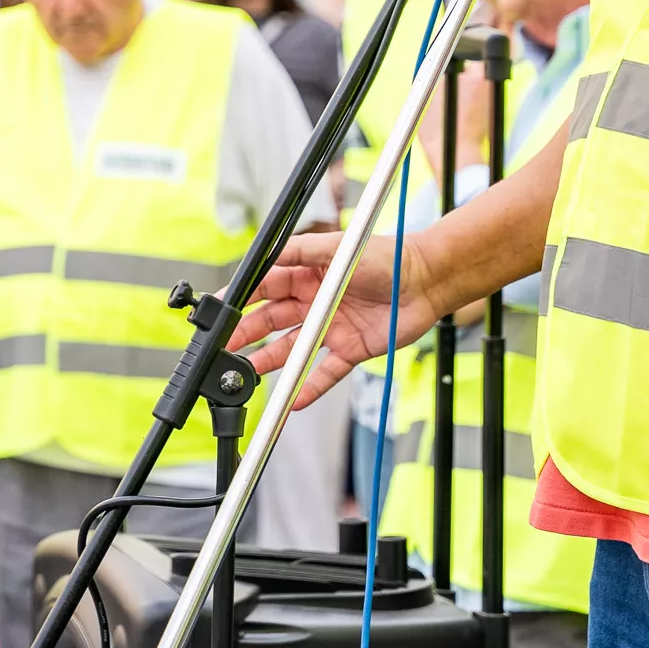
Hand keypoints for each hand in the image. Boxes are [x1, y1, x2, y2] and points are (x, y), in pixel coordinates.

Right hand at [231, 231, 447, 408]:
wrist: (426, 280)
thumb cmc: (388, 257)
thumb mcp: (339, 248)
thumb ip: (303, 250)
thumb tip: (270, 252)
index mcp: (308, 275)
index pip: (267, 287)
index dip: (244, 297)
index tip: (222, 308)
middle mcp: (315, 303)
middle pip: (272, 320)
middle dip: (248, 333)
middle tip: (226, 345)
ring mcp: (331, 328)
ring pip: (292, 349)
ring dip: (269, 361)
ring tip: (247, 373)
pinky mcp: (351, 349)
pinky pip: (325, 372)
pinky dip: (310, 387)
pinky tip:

☆ ☆ ☆ ☆ ☆

» **WHAT YOU HAVE TO DO**
The expected output is the full material above, word for word, without pictures.

» **ANSWER TO THIS EXERCISE**
Hand keypoints for each hand in the image. Boxes are [x1, y1, x2, y2] and points are (x, y), in pixel coordinates.

Right hand at [231, 231, 447, 408]:
wrist: (426, 280)
thumb cmc: (388, 257)
thumb mcp: (339, 248)
thumb ip: (303, 250)
thumb tip: (270, 252)
index mcp: (308, 275)
index pip: (267, 287)
index dip: (244, 297)
index tip: (222, 308)
middle mcp: (315, 303)
middle pip: (272, 320)
middle dip: (248, 333)
middle tip: (226, 345)
ring mcp: (331, 328)
ring pip: (292, 349)
ring dip: (269, 361)
ring tip: (247, 373)
pinky mcp: (351, 349)
pinky pip: (325, 372)
pinky dip: (310, 387)
pinky tip:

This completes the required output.